*Butir Tugas A*
Menurut definisi dari website Bappenas dalam artikel tentang ekonomi sirkular, nilai apa saja yang dipertahankan selama mungkin? Sebutkan semuanya.
*Butir Tugas B*
Tulis kelanjutan artikel tentang ekonomi sirkular, mulai setelah kalimat terakhirnya.

Jakarta – Model ekonomi sirkular diyakini akan menjadi mesin pertumbuhan ekonomi yang lebih berkelanjutan di masa depan. Namun, pelaksanaannya masih menghadapi berbagai tantangan baik di Indonesia maupun di tingkat global.
Deputi Bidang Kemaritiman dan Sumber Daya Alam Badan Perencanaan Pembangunan Nasional (Bappenas)/Kementerian PPN, Vivi Yuliawati, menyatakan bahwa skema ekonomi sirkular semakin menjadi tren setelah pandemi Covid-19 dan munculnya krisis iklim. Indonesia menjadi salah satu negara yang serius menjajaki skema ini.
Vivi mengungkapkan bahwa ekonomi sirkular berpotensi menciptakan 4,4 juta lapangan pekerjaan baru. Selain itu, tren ekonomi ini dapat mengurangi dampak buruk pembangunan terhadap lingkungan.
Menurut website Bappenas, ekonomi sirkular adalah model ekonomi yang bertujuan untuk menghasilkan pertumbuhan ekonomi dengan mempertahankan nilai produk, bahan, dan sumber daya selama mungkin. Tujuan akhir dari ekonomi sirkular yakni untuk meminimalisir dampak sosial dan lingkungan yang dipicu oleh pendekatan ekonomi linear.
Vivi menjelaskan bahwa Bappenas memiliki sejumlah strategi dalam mengembangkan ekonomi sirkular di Indonesia. Bappenas telah menerbitkan dua dokumen mengenai strategi mengarusutamakan model ekonomi ini pada RPJMN 2025-2029.
Saat ini, Bappenas juga sedang menyiapkan pelaksanaan proyek percontohan (pilot project) ekonomi sirkular. Vivi menyebutkan bahwa akan ada lima daerah yang menjadi lokasi uji coba tersebut.
Meski demikian, pengembangan ekonomi sirkular bukan tanpa tantangan. Vivi mencatat bahwa kurangnya pengetahuan masyarakat mengenai model ekonomi ini menjadi tantangan tersendiri. Selain itu, model ekonomi ini kerap disederhanakan menjadi sekadar daur ulang limbah. Padahal, model ekonomi sirkular mencakup hal yang lebih luas, seperti perubahan perilaku konsumen.

*Cuplikan Data*

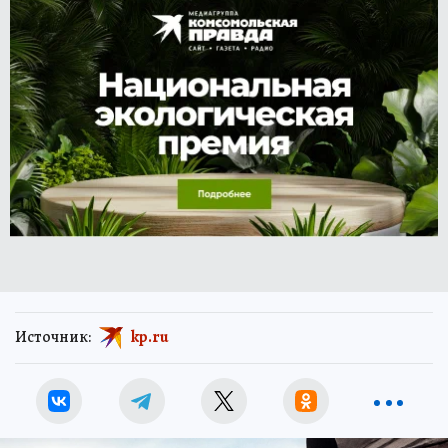
Источник:
kp.ru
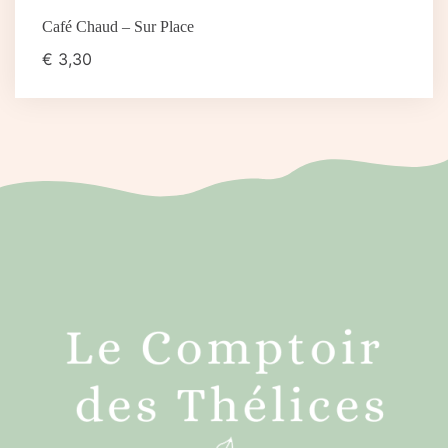
Café Chaud – Sur Place
€
3,30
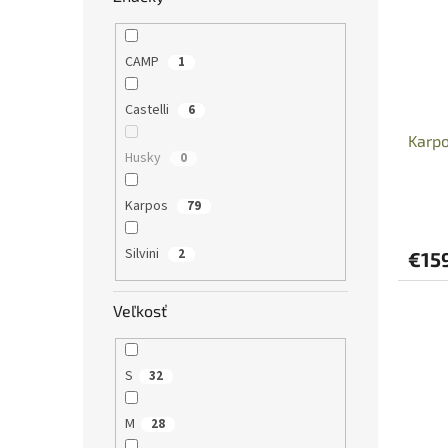
CAMP
1
Castelli
6
Karp
Husky
0
Karpos
79
Silvini
2
€15
Veľkosť
S
32
M
28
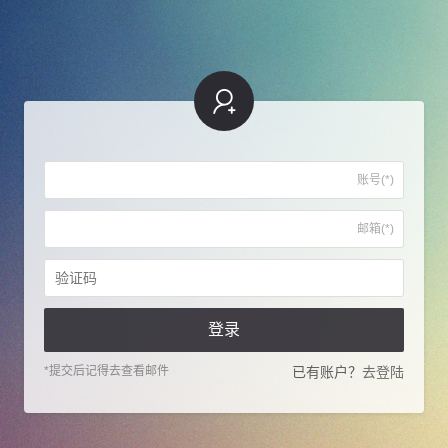
账号(*)
邮箱(*)
登录
*提交后记得去查看邮件
已有账户？
去登陆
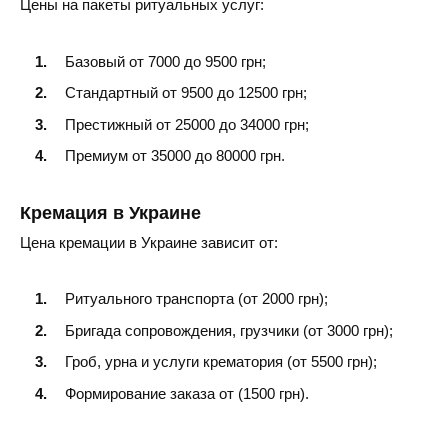
Цены на пакеты ритуальных услуг:
Базовый от 7000 до 9500 грн;
Стандартный от 9500 до 12500 грн;
Престижный от 25000 до 34000 грн;
Премиум от 35000 до 80000 грн.
Кремация в Украине
Цена кремации в Украине зависит от:
Ритуального транспорта (от 2000 грн);
Бригада сопровождения, грузчики (от 3000 грн);
Гроб, урна и услуги крематория (от 5500 грн);
Формирование заказа от (1500 грн).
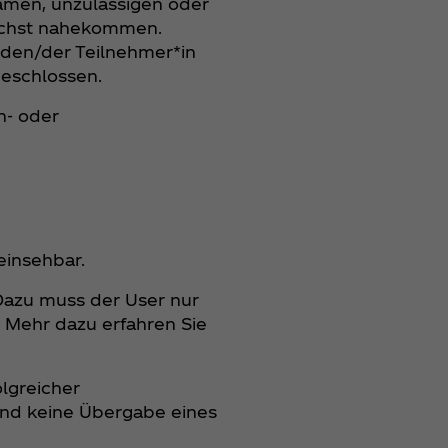
samen, unzulässigen oder
lichst nahekommen.
 den/der Teilnehmer*in
geschlossen.
n- oder
einsehbar.
Dazu muss der User nur
 Mehr dazu erfahren Sie
lgreicher
und keine Übergabe eines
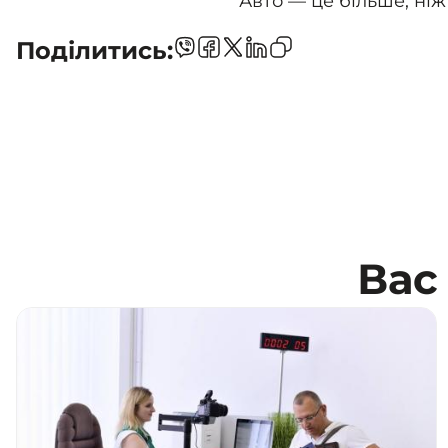
Авто — це більше, ніж
Поділитись:
Вас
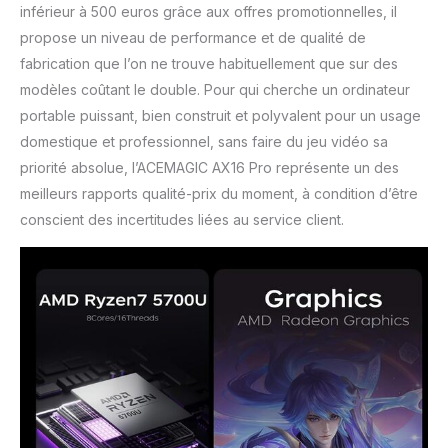
inférieur à 500 euros grâce aux offres promotionnelles, il
propose un niveau de performance et de qualité de
fabrication que l’on ne trouve habituellement que sur des
modèles coûtant le double. Pour qui cherche un ordinateur
portable puissant, bien construit et polyvalent pour un usage
domestique et professionnel, sans faire du jeu vidéo sa
priorité absolue, l’ACEMAGIC AX16 Pro représente un des
meilleurs rapports qualité-prix du moment, à condition d’être
conscient des incertitudes liées au service client.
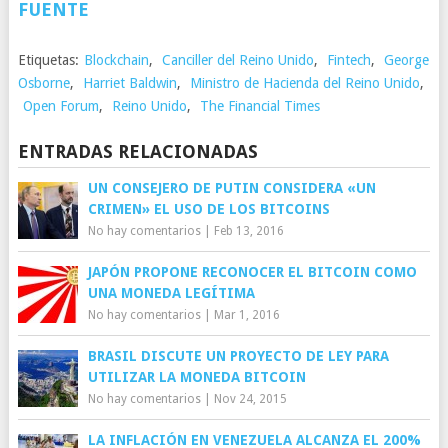
FUENTE
Etiquetas:
Blockchain
,
Canciller del Reino Unido
,
Fintech
,
George
Osborne
,
Harriet Baldwin
,
Ministro de Hacienda del Reino Unido
,
Open Forum
,
Reino Unido
,
The Financial Times
ENTRADAS RELACIONADAS
UN CONSEJERO DE PUTIN CONSIDERA «UN
CRIMEN» EL USO DE LOS BITCOINS
No hay comentarios
|
Feb 13, 2016
JAPÓN PROPONE RECONOCER EL BITCOIN COMO
UNA MONEDA LEGÍTIMA
No hay comentarios
|
Mar 1, 2016
BRASIL DISCUTE UN PROYECTO DE LEY PARA
UTILIZAR LA MONEDA BITCOIN
No hay comentarios
|
Nov 24, 2015
LA INFLACIÓN EN VENEZUELA ALCANZA EL 200%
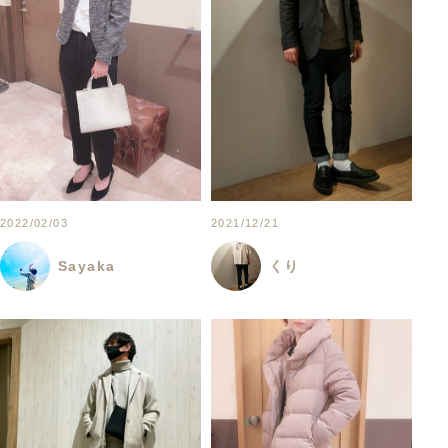
2022/02/03
2021/12/21
Sayaka
くり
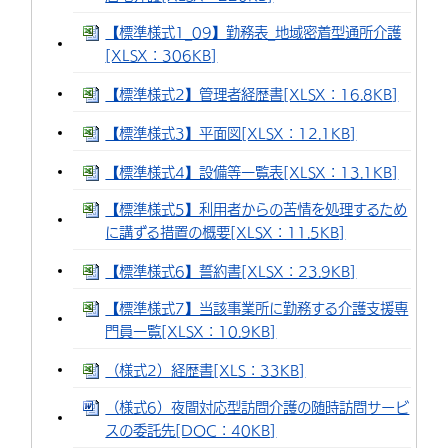
【標準様式1_09】勤務表_地域密着型通所介護
[XLSX：306KB]
【標準様式2】管理者経歴書[XLSX：16.8KB]
【標準様式3】平面図[XLSX：12.1KB]
【標準様式4】設備等一覧表[XLSX：13.1KB]
【標準様式5】利用者からの苦情を処理するため
に講ずる措置の概要[XLSX：11.5KB]
【標準様式6】誓約書[XLSX：23.9KB]
【標準様式7】当該事業所に勤務する介護支援専
門員一覧[XLSX：10.9KB]
（様式2）経歴書[XLS：33KB]
（様式6）夜間対応型訪問介護の随時訪問サービ
スの委託先[DOC：40KB]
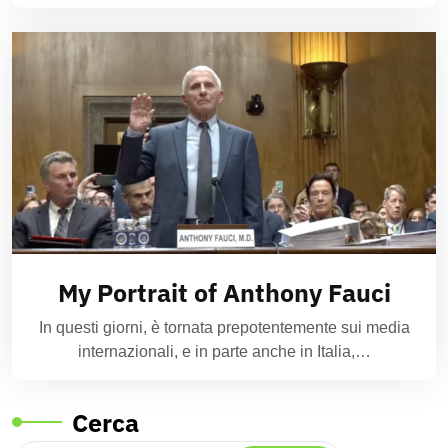
My Portrait of Anthony Fauci
In questi giorni, è tornata prepotentemente sui media
internazionali, e in parte anche in Italia,…
Cerca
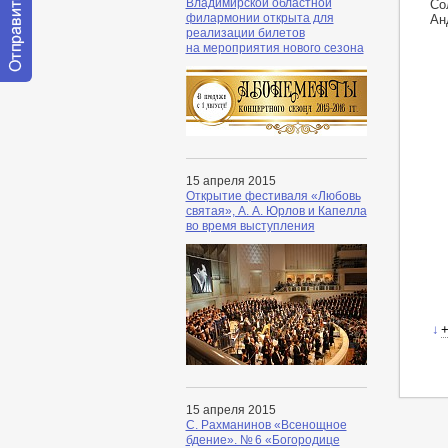
Владимирской областной
Со
филармонии открыта для
Ан
реализации билетов
на мероприятия нового сезона
Отправить
сообщение
модератору
15 апреля 2015
Открытие фестиваля «Любовь
святая», А. А. Юрлов и Капелла
во время выступления
↓
+
15 апреля 2015
С. Рахманинов «Всенощное
бдение». № 6 «Богородице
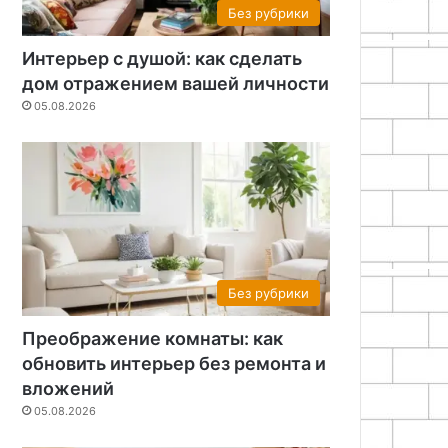
Без рубрики
Интерьер с душой: как сделать
дом отражением вашей личности
05.08.2026
Без рубрики
Преображение комнаты: как
обновить интерьер без ремонта и
вложений
05.08.2026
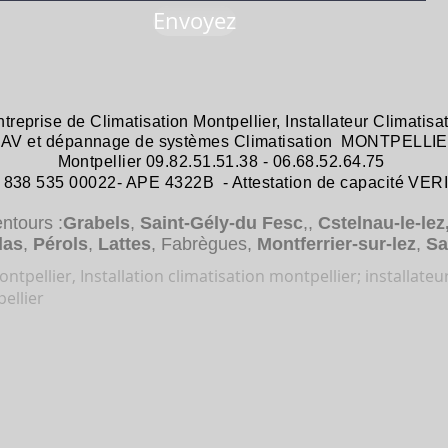
Envoyez
ntreprise de
Climatisation Montpellier
,
Installateur Climatisa
 SAV et dépannage
de systèmes
Climatisation MONTPELLIE
Montpellier 09.82.51.51.38 - 06.68.52.64.75
38 535 00022- APE 4322B - Attestation de capacité VER
entours :
Grabels
,
Saint-Gély-du Fesc
,,
Cstelnau-le-lez
das
,
Pérols
,
Lattes
, Fabrègues,
Montferrier-sur-lez
,
Sa
ntpellier, Installation climatisation montpellier; installateu
ellier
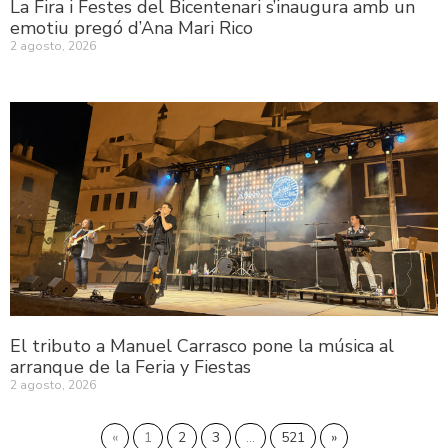
La Fira i Festes del Bicentenari s’inaugura amb un
emotiu pregó d’Ana Mari Rico
2 agosto, 2026
El tributo a Manuel Carrasco pone la música al
arranque de la Feria y Fiestas
2 agosto, 2026
«
1
2
3
…
521
»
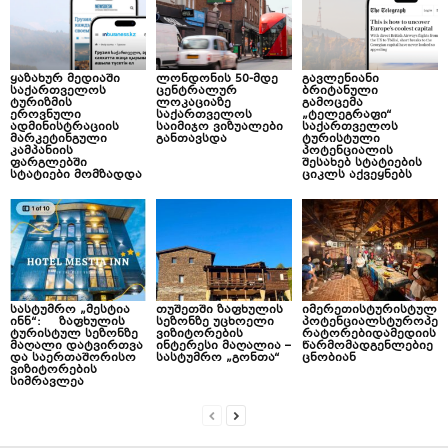
ყაზახურ მედიაში
ლონდონის 50-მდე
გავლენიანი
საქართველოს
ცენტრალურ
ბრიტანული
ტურიზმის
ლოკაციაზე
გამოცემა
ეროვნული
საქართველოს
„ტელეგრაფი“
ადმინისტრაციის
საიმიჯო ვიზუალები
საქართველოს
მარკეტინგული
განთავსდა
ტურისტული
კამპანიის
პოტენციალის
ფარგლებში
შესახებ სტატიების
სტატიები მომზადდა
ციკლს აქვეყნებს
სასტუმრო „მესტია
თუშეთში ზაფხულის
იმერეთისტურისტულ
ინნ“: ზაფხულის
სეზონზე უცხოელი
პოტენციალსტუროპე
ტურისტულ სეზონზე
ვიზიტორების
რატორებიდამედიის
მაღალი დატვირთვა
ინტერესი მაღალია –
წარმომადგენლებიე
და საერთაშორისო
სასტუმრო „გონთა“
ცნობიან
ვიზიტორების
სიმრავლეა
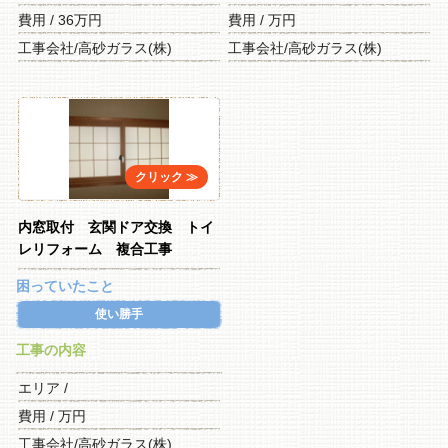
費用 / 36万円
費用 / 万円
工事会社/高砂ガラス(株)
工事会社/高砂ガラス(株)
内窓取付 玄関ドア交換 トイ
レリフォーム 複合工事
困っていたこと
使い勝手
工事の内容
エリア /
費用 / 万円
工事会社/高砂ガラス(株)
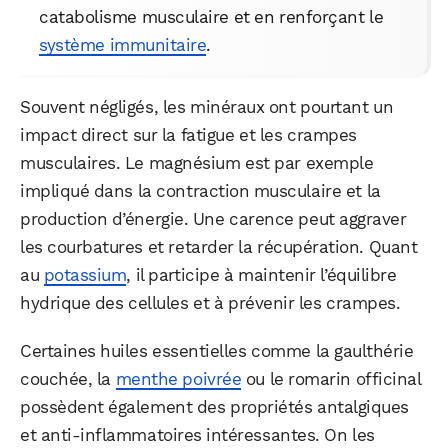
catabolisme musculaire et en renforçant le
système immunitaire
.
WhatsApp
Telegram
Email
Souvent négligés, les minéraux ont pourtant un
Facebook
X
LinkedIn
impact direct sur la fatigue et les crampes
musculaires. Le magnésium est par exemple
impliqué dans la contraction musculaire et la
production d’énergie. Une carence peut aggraver
les courbatures et retarder la récupération. Quant
au
potassium
, il participe à maintenir l’équilibre
hydrique des cellules et à prévenir les crampes.
Certaines huiles essentielles comme la gaulthérie
couchée, la
menthe poivrée
ou le romarin officinal
possèdent également des propriétés antalgiques
et anti-inflammatoires intéressantes. On les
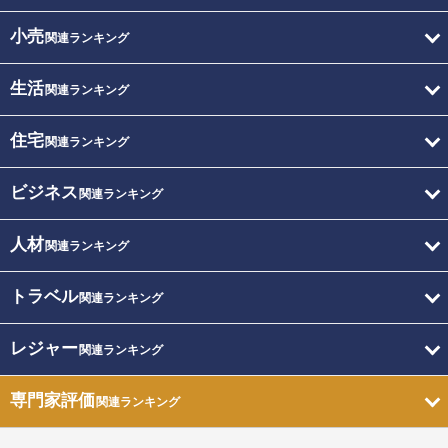
小売
関連ランキング
生活
関連ランキング
住宅
関連ランキング
ビジネス
関連ランキング
人材
関連ランキング
トラベル
関連ランキング
レジャー
関連ランキング
専門家評価
関連ランキング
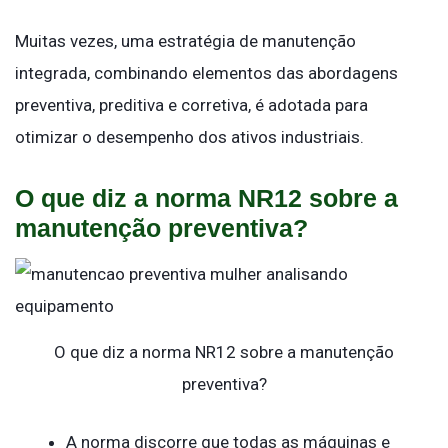
Muitas vezes, uma estratégia de manutenção
integrada, combinando elementos das abordagens
preventiva, preditiva e corretiva, é adotada para
otimizar o desempenho dos ativos industriais.
O que diz a norma NR12 sobre a
manutenção preventiva?
O que diz a norma NR12 sobre a manutenção
preventiva?
A norma discorre que todas as máquinas e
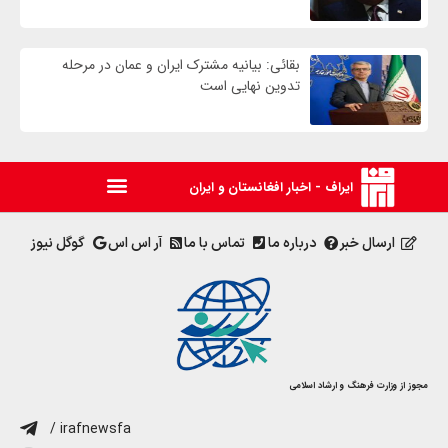
بقائی: بیانیه مشترک ایران و عمان در مرحله
تدوین نهایی است
ایراف - اخبار افغانستان و ایران
ارسال خبر
درباره ما
تماس با ما
آر اس اس
گوگل نیوز
مجوز از وزارت فرهنگ و ارشاد اسلامی
/ irafnewsfa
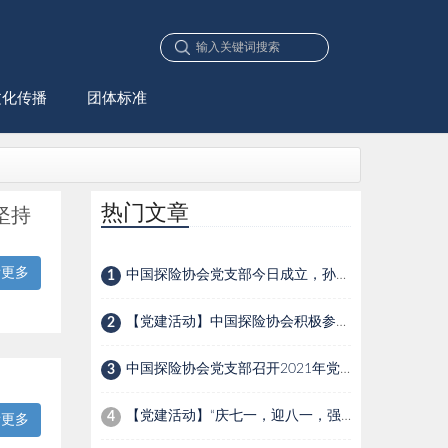
文化传播
团体标准
热门文章
坚持
看更多
中国探险协会党支部今日成立，孙健同志当选第一届党支部书记
1
【党建活动】中国探险协会积极参与“不忘初心、牢记使命”主题教育学习活动
2
中国探险协会党支部召开2021年党史学习教育总结会
3
【党建活动】“庆七一，迎八一，强党建”学习活动
4
看更多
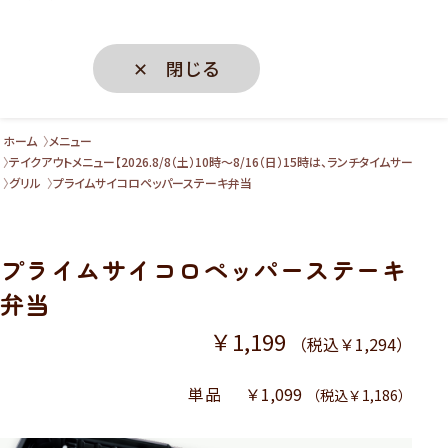
✕ 閉じる
ホーム
メニュー
テイクアウトメニュー【2026.8/8（土）10時～8/16（日）15時は、ランチタイムサー
グリル
プライムサイコロペッパーステーキ弁当
プライムサイコロペッパーステーキ
弁当
￥1,199
（税込￥1,294）
単品
￥1,099
（税込￥1,186）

*Bagian Jawaban A*
Produk, bahan, dan sumber daya.

*Bagian Jawaban B*
World Trade Organization (WTO) menyatakan bahwa tantangan terkait penerapan ekonomi sirkular juga terjadi di tingkat global. Salah satu masalah yang muncul adalah restriksi di sejumlah negara. Selain karena fragmentasi global, larangan impor barang hasil ekonomi sirkular juga muncul dikarenakan definisi yang belum seragam.
Head of Technical Barriers to Trade WTO, Erik Wijkstrom, menuturkan bahwa banyak negara khawatir negaranya hanya akan menjadi ‘tempat pembuangan’ barang bekas dengan dalih ekonomi sirkular. Larangan serupa sudah muncul di Brasil dan China.
Karenanya, Erik menilai dibutuhkan kerja sama global dan definisi yang lebih jelas tentang barang-barang yang masuk dalam kategori ekonomi sirkular. Selain itu, kerja sama antar negara juga perlu dipererat dengan meningkatkan kepercayaan agar paradigma perekonomian ini dapat berhasil dijalankan.
International Organization for Standardization (ISO) mengakui adanya masalah standarisasi ini. Meski demikian, ISO sebenarnya sudah mengklasifikasi barang-barang ekonomi sirkular dalam rumpun ISO 59000.
Konsultan ahli ISO, Adrian Kuah, menjelaskan bahwa lembaganya menggunakan istilah barang-barang ekonomi sirkular dengan sebutan ‘sumber daya’. Hal ini dilakukan untuk mengubah perspektif yang menganggap barang-barang tersebut sebagai limbah.